Top of Data

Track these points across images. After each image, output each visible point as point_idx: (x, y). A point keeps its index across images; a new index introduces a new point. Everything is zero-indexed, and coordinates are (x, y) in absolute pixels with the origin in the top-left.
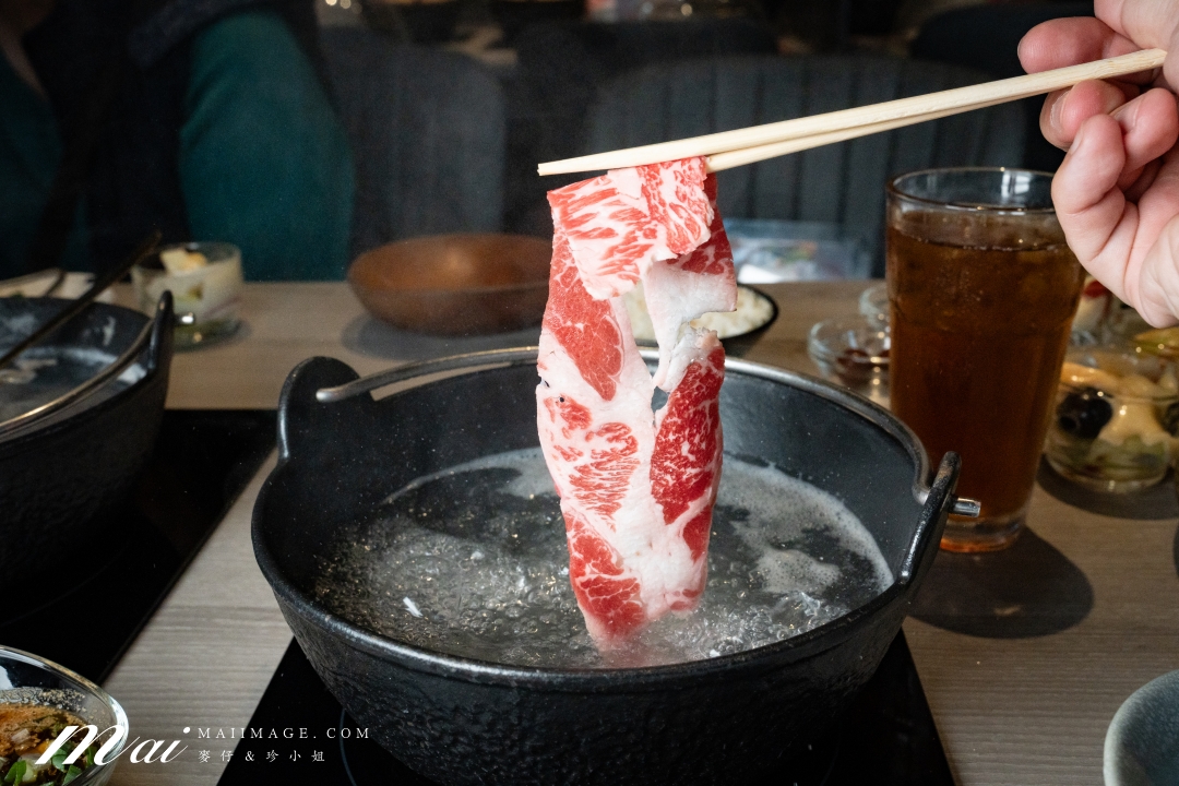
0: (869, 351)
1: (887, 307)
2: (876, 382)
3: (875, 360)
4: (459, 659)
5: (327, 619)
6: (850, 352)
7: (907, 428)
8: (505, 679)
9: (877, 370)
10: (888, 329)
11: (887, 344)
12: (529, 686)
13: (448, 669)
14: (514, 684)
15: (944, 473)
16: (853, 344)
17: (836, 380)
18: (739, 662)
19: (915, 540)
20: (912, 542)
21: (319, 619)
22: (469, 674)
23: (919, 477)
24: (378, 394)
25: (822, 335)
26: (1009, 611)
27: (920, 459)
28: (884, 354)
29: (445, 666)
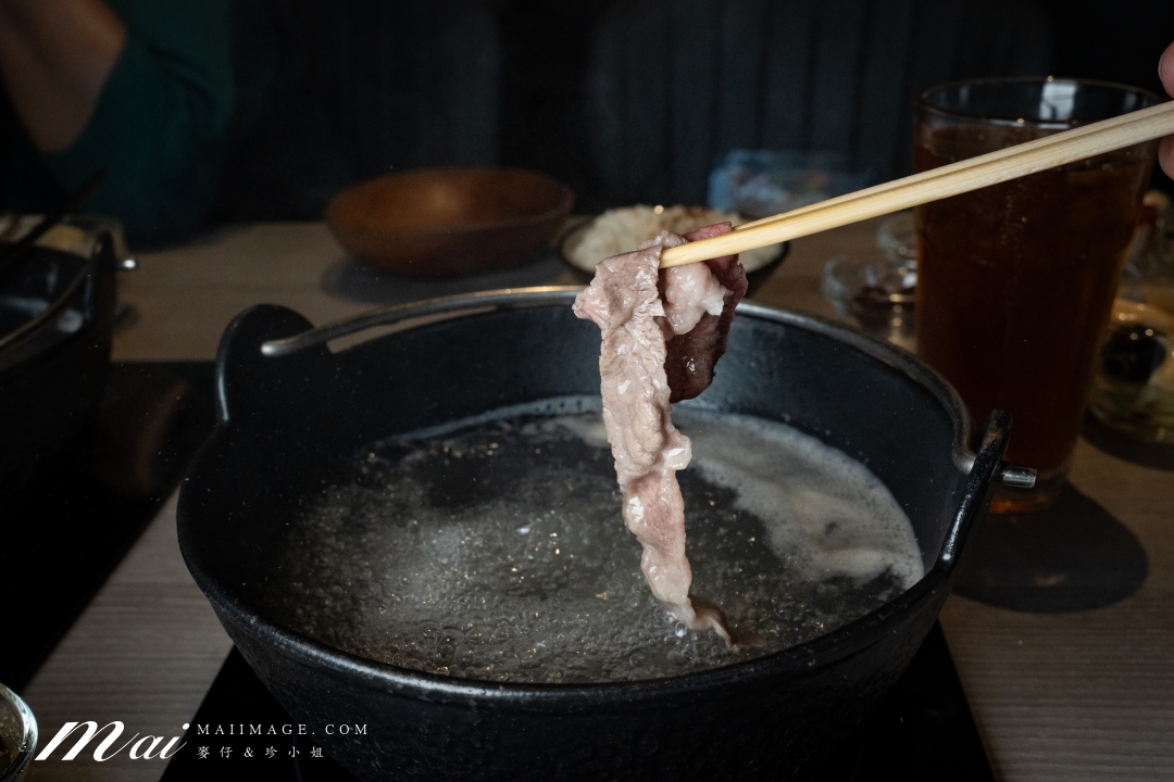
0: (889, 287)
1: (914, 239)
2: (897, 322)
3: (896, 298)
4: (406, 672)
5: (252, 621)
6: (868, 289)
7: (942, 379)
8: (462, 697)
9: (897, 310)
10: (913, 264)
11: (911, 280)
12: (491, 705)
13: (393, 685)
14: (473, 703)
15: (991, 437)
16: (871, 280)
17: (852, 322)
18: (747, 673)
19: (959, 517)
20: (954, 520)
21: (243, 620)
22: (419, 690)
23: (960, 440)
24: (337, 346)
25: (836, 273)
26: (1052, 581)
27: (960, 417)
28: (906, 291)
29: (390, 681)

Bottom of Data
Top of Data

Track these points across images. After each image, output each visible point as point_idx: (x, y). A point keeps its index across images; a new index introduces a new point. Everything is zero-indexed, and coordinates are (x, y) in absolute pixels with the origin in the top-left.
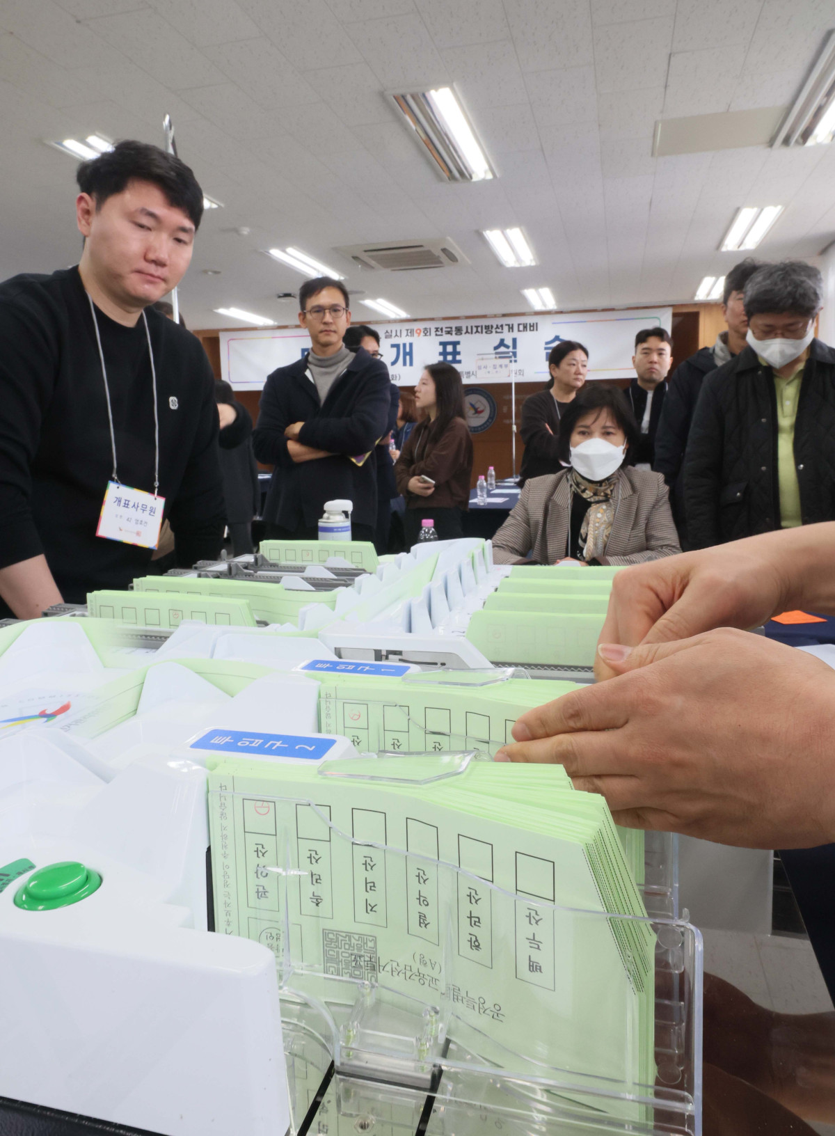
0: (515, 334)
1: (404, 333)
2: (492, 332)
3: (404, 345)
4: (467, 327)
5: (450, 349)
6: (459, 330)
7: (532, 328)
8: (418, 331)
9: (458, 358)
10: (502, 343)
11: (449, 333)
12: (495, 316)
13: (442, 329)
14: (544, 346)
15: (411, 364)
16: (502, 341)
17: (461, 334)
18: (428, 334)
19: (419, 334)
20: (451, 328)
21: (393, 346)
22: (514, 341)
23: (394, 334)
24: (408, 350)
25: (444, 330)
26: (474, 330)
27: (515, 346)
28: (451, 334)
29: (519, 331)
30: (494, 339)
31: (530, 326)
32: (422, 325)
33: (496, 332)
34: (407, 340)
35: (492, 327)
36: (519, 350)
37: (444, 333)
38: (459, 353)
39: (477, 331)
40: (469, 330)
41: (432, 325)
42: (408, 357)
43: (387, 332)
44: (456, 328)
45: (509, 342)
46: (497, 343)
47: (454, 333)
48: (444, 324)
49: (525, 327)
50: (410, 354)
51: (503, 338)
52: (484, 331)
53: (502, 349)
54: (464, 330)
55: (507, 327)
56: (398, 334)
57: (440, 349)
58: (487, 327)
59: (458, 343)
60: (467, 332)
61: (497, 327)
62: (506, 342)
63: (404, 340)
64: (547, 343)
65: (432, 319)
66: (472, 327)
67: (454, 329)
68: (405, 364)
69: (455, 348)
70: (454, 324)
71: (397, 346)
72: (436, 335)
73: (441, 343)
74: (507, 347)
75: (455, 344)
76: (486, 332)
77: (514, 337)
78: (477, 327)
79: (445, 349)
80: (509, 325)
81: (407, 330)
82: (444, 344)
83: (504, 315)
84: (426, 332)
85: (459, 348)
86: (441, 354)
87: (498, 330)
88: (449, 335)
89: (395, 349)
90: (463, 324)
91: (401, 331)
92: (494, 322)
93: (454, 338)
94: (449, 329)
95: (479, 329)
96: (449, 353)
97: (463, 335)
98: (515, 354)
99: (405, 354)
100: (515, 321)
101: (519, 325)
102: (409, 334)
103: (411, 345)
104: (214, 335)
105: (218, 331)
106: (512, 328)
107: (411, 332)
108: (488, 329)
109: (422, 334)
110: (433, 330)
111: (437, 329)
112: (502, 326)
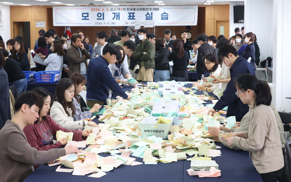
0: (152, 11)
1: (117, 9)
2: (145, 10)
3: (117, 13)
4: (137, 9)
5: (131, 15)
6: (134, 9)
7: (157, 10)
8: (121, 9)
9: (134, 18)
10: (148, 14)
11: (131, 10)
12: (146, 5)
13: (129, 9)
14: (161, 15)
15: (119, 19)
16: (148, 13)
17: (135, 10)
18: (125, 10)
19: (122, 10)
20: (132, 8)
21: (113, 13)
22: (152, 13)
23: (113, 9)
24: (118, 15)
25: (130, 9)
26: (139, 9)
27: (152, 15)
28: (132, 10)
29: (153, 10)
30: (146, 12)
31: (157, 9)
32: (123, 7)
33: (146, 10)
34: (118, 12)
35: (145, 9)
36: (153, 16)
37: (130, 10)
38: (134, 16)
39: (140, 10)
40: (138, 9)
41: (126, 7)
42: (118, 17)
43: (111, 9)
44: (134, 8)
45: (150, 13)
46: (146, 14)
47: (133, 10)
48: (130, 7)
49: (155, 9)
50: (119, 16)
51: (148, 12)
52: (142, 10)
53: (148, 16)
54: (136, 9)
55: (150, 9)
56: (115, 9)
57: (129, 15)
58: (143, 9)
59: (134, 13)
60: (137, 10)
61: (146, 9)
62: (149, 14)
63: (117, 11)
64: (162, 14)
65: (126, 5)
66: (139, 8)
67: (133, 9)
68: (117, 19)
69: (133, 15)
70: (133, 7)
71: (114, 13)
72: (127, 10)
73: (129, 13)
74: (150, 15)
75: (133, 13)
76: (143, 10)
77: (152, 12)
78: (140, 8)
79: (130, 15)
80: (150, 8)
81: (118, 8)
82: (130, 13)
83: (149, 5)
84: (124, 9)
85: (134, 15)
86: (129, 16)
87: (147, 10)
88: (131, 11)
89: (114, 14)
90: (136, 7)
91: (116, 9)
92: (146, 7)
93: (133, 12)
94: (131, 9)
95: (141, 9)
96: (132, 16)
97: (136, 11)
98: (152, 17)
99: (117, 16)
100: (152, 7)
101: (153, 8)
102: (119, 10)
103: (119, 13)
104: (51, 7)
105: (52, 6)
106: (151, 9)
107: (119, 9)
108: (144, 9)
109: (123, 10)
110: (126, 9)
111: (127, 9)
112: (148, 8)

Bottom of Data

What is being asked: Above this instruction are the records; retype exactly the lines from the one containing "78: (477, 327)" up to and including the one containing "95: (479, 329)".

Answer box:
78: (477, 327)
79: (445, 349)
80: (509, 325)
81: (407, 330)
82: (444, 344)
83: (504, 315)
84: (426, 332)
85: (459, 348)
86: (441, 354)
87: (498, 330)
88: (449, 335)
89: (395, 349)
90: (463, 324)
91: (401, 331)
92: (494, 322)
93: (454, 338)
94: (449, 329)
95: (479, 329)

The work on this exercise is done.